A faithful copy is required: retype the records from their first line through the line with "Digitized H&E-stained tissue", and omit the pictures.

-------

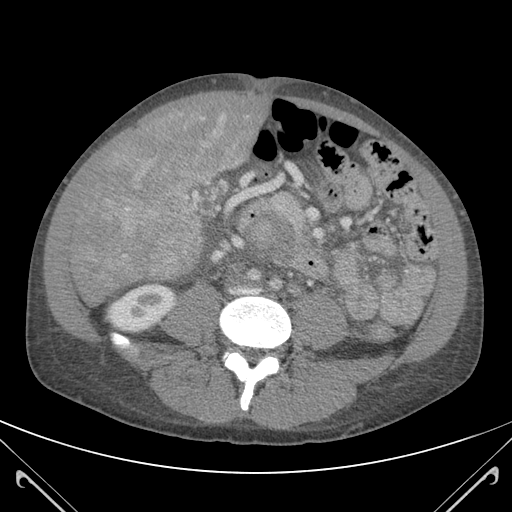
Contrast-enhanced abdominal CT (liver protocol), one axial slice; position 34 of 118 along the scan axis; 120 kVp; soft-tissue window (W 400 / L 40 HU); 3 mm slice thickness; 512 × 512 image matrix, field of view 380 × 380 mm. From the clinical record (not read from this slice): diagnosis: hepatocellular carcinoma (patient treated with transarterial chemoembolisation; whether this scan precedes or follows treatment is not stated here); TNM stage (as recorded): Stage-IIIB.
Outlined on this slice (semi-automatically segmented with operator editing):
- mass: bounding box [x1, y1, x2, y2] px = [87, 93, 255, 278]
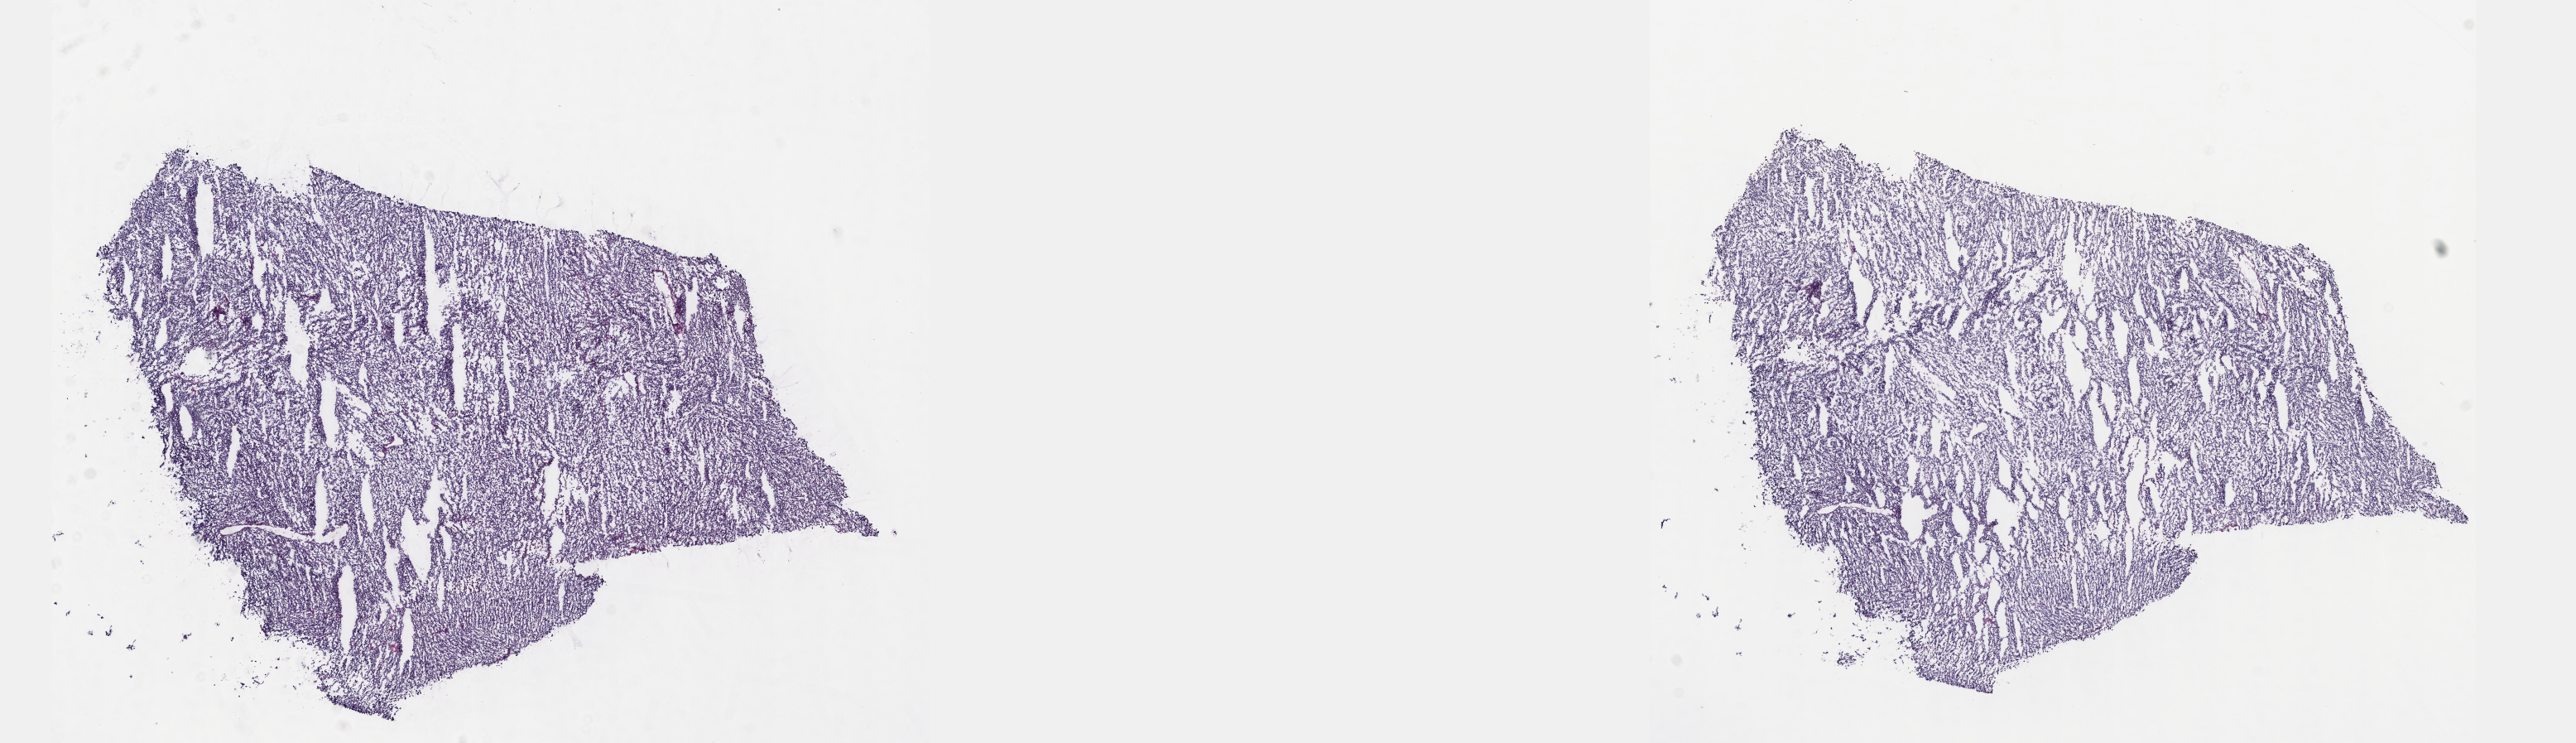
Digitized H&E-stained tissue section (whole slide), shown as a low-resolution overview of the whole scanned area (about 25.1 x 7.2 mm, acquisition: 40x scan), frozen section, testis, primary tumour sample. Male, age 33 years at initial diagnosis. Pathologist review of this section (percent, as recorded): tumour cells 100%, tumour nuclei 80%, normal cells 0%, stromal cells 0%, necrosis 0%. Inflammatory infiltration, as recorded: lymphocyte infiltration 0%, monocyte infiltration 0%, neutrophil infiltration 0%.
TNM: T2 NX M0. AJCC pathologic stage: I (6th edition). Histologic diagnosis: Seminoma, NOS. Laterality: right.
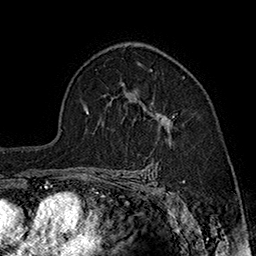
Breast MRI (dynamic contrast-enhanced), one axial slice. Position 114 of 160 along the scan axis. Cropped to one breast. Dynamic contrast-enhanced series, time point 2 of 7 at this slice position (early post-contrast). 1.5 T. TE 2.8 ms, TR 5.4 ms. 1 mm slice thickness. 256 × 256 image matrix. Female patient.
Structures marked on this image (semi-automatically segmented with operator editing):
- enhancing-tissue mask used for the functional tumour volume (all voxels passing the contrast-enhancement thresholds inside the analysis volume; usually the tumour): box from (x=140, y=69) to (x=174, y=144) px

-------

### Response area
Contrast-enhanced abdominal CT (liver protocol), one axial slice; position 34 of 118 along the scan axis; 120 kVp; soft-tissue window (W 400 / L 40 HU); 3 mm slice thickness; 512 × 512 image matrix, field of view 380 × 380 mm. From the clinical record (not read from this slice): diagnosis: hepatocellular carcinoma (patient treated with transarterial chemoembolisation; whether this scan precedes or follows treatment is not stated here); TNM stage (as recorded): Stage-IIIB.
Outlined on this slice (semi-automatically segmented with operator editing):
- mass: bounding box [x1, y1, x2, y2] px = [87, 93, 255, 278]
Digitized H&E-stained tissue section (whole slide), shown as a low-resolution overview of the whole scanned area (about 25.1 x 7.2 mm, acquisition: 40x scan), frozen section, testis, primary tumour sample. Male, age 33 years at initial diagnosis. Pathologist review of this section (percent, as recorded): tumour cells 100%, tumour nuclei 80%, normal cells 0%, stromal cells 0%, necrosis 0%. Inflammatory infiltration, as recorded: lymphocyte infiltration 0%, monocyte infiltration 0%, neutrophil infiltration 0%.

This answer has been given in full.